* Job:
Find each line in the records below that contains the word "does" and copy those lines out.

* Provided entries:
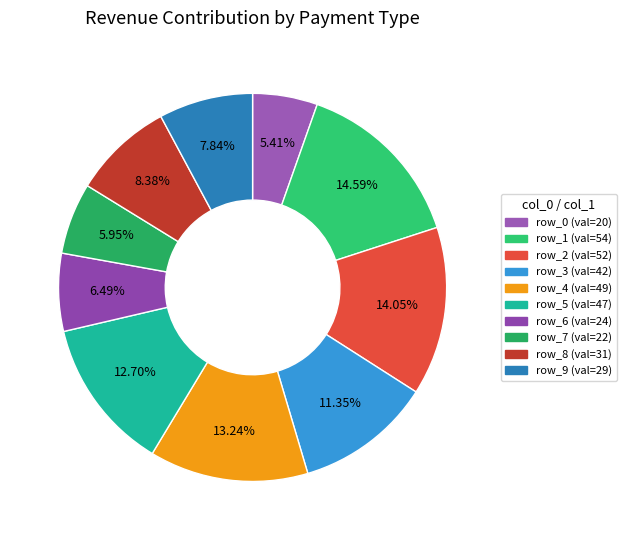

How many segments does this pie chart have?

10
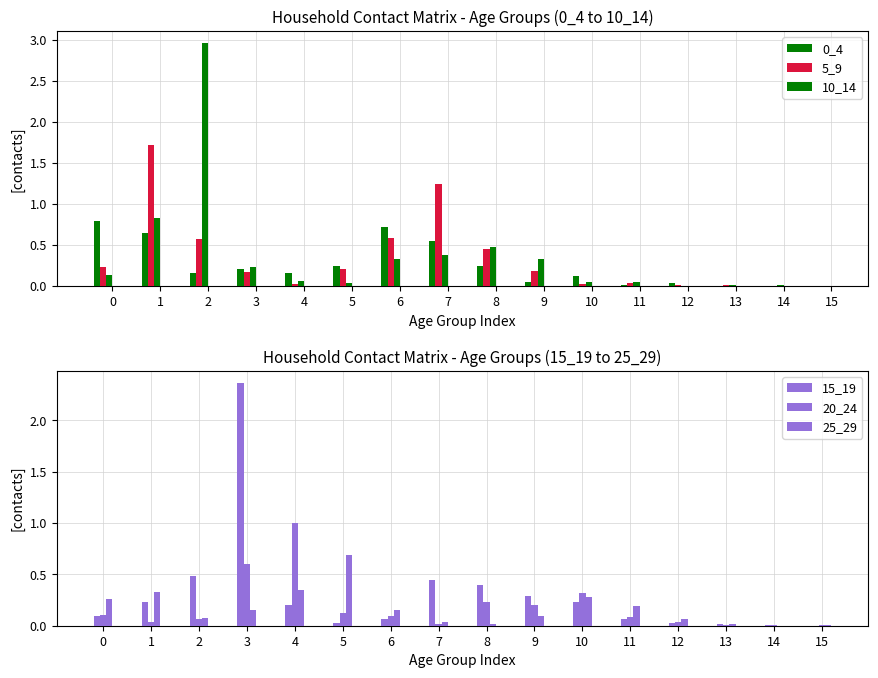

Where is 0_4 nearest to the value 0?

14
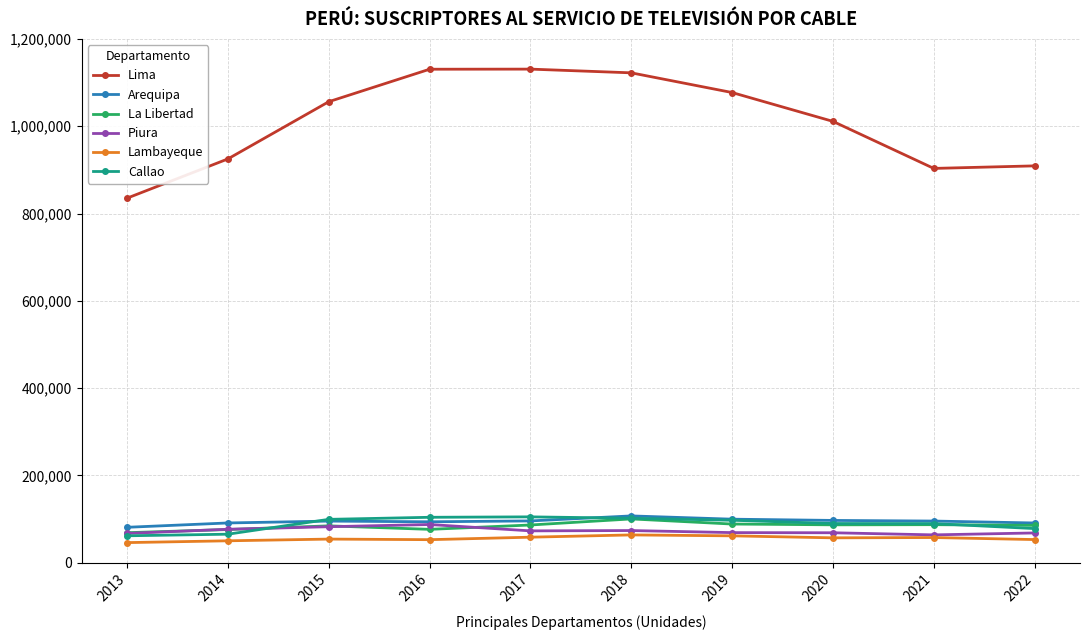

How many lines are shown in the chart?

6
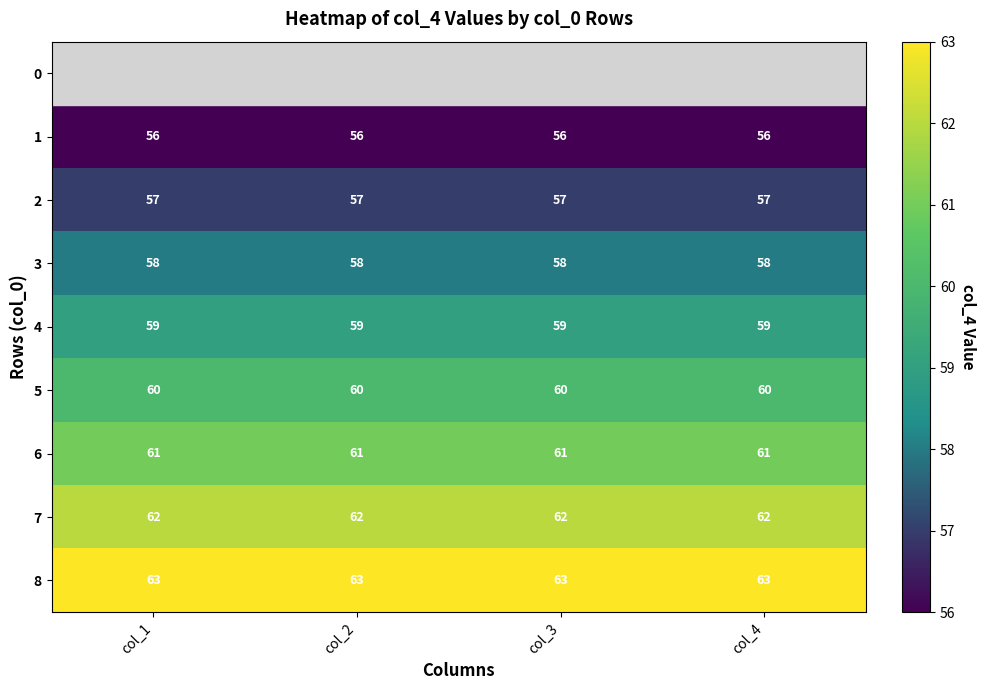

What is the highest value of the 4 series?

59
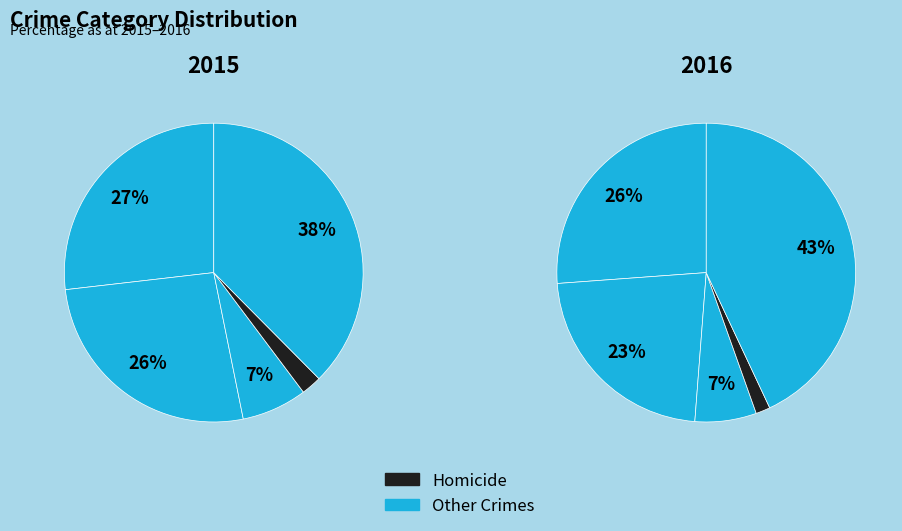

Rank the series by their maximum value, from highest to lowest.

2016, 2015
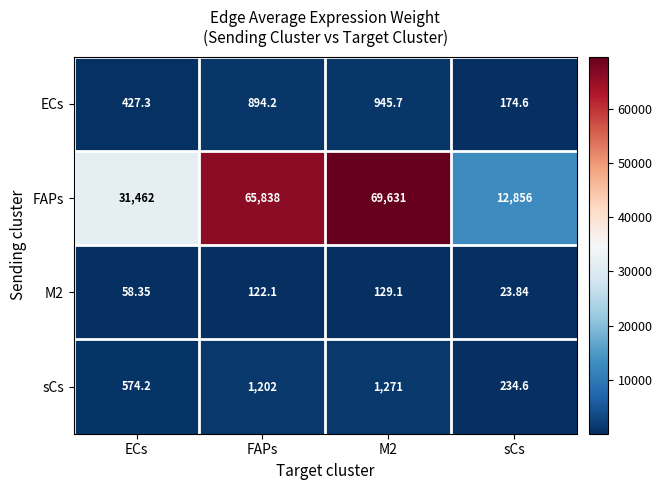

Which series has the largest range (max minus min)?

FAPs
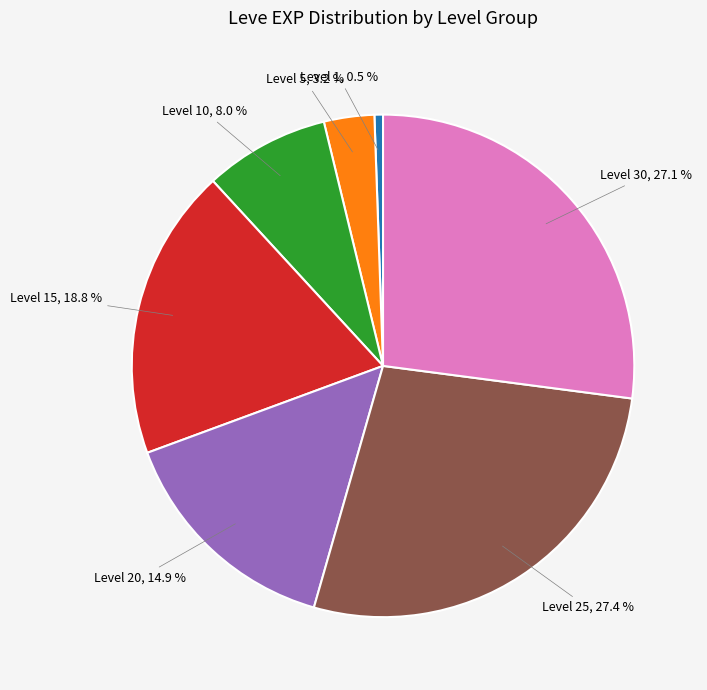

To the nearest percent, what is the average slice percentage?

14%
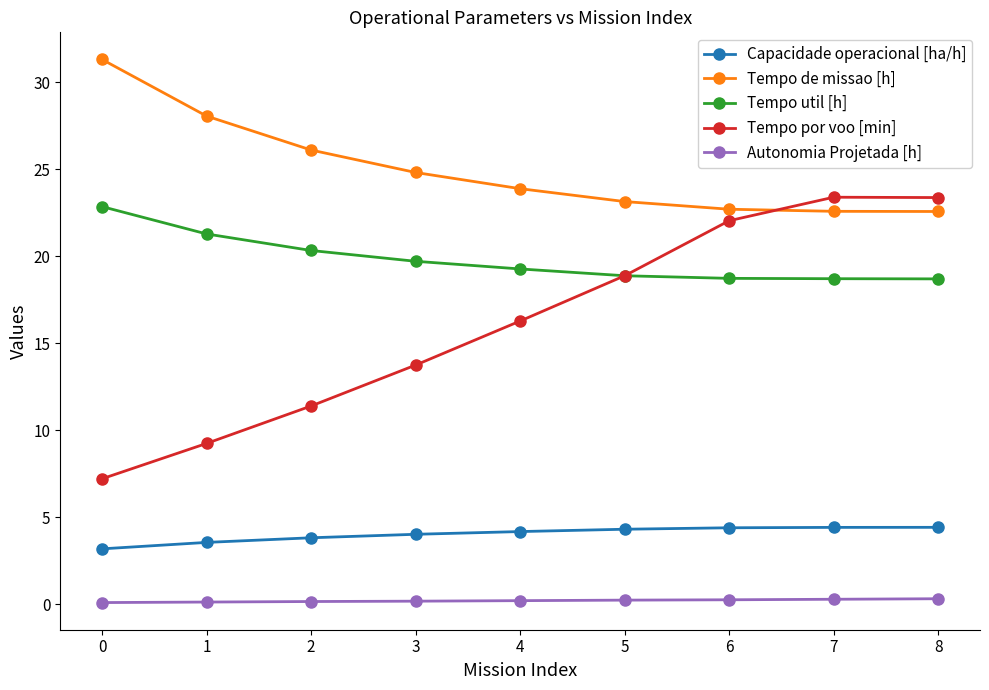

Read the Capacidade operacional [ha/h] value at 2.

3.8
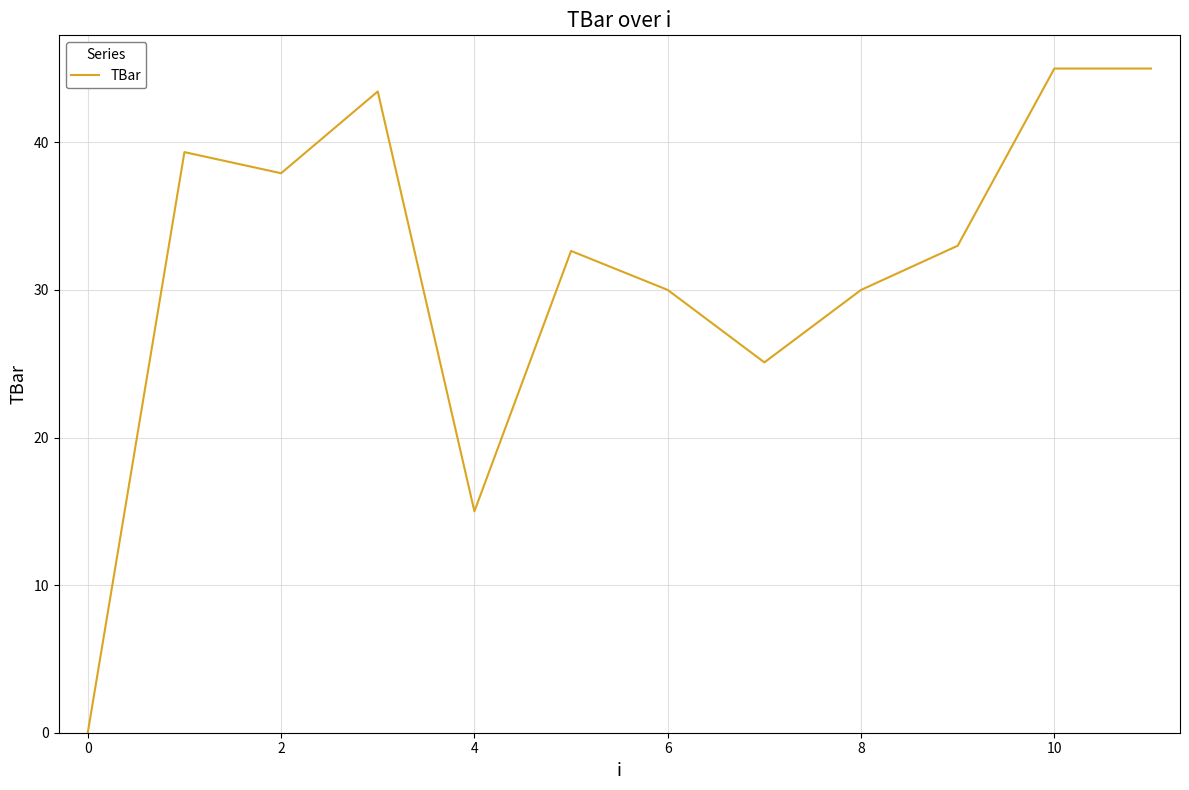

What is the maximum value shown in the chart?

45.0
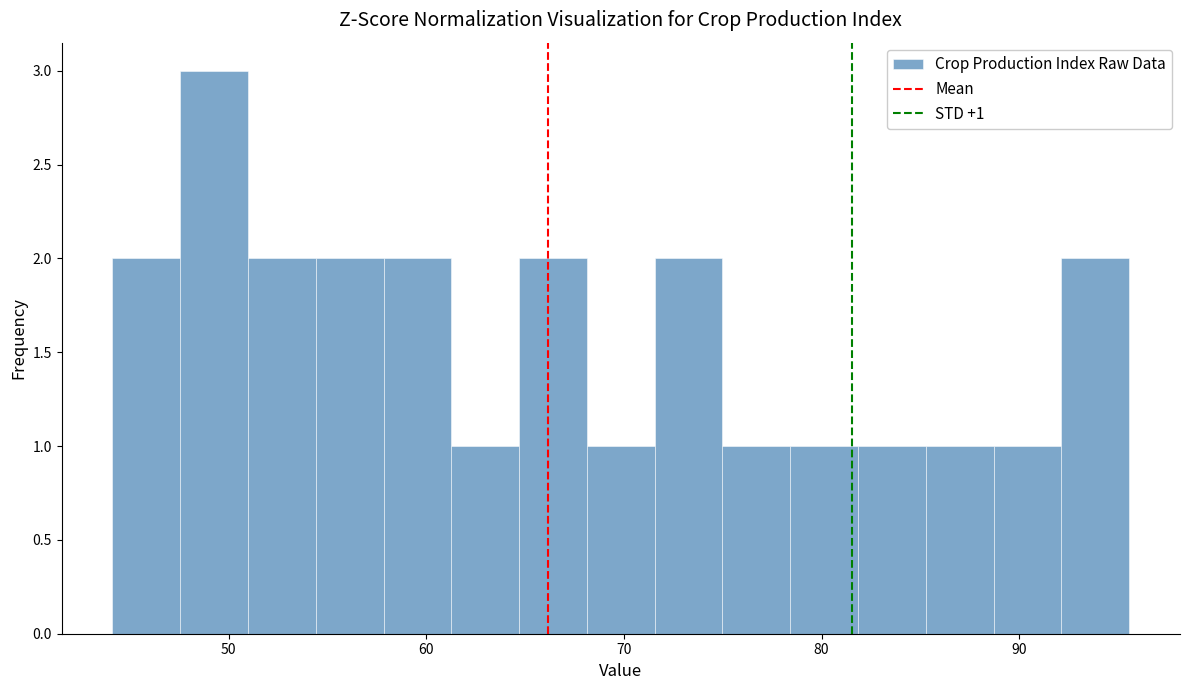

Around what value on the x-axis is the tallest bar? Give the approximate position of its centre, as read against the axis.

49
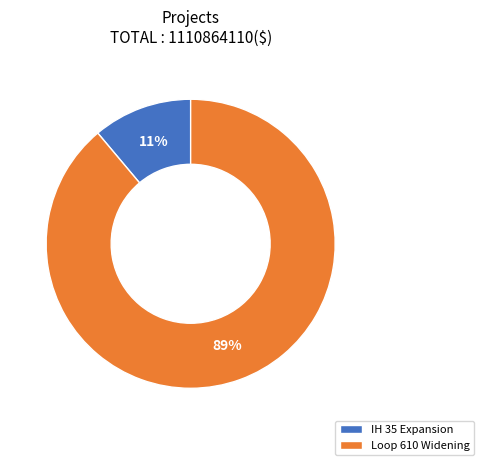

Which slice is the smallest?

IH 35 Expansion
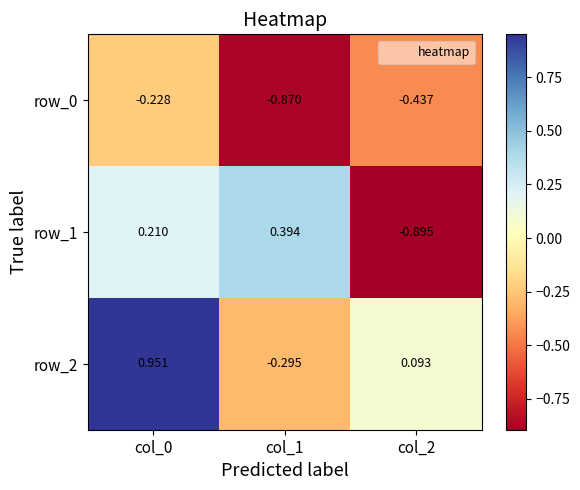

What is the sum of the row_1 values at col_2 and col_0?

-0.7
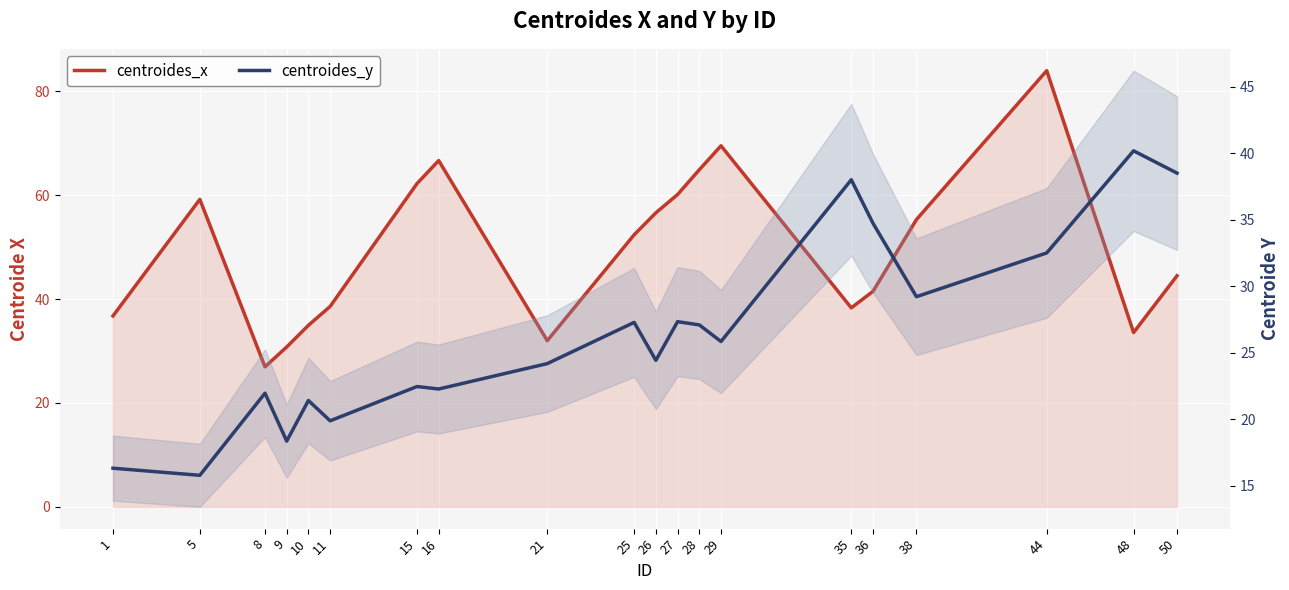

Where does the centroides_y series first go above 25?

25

* Response to the task:
How many segments does this pie chart have?
Where does the centroides_y series first go above 25?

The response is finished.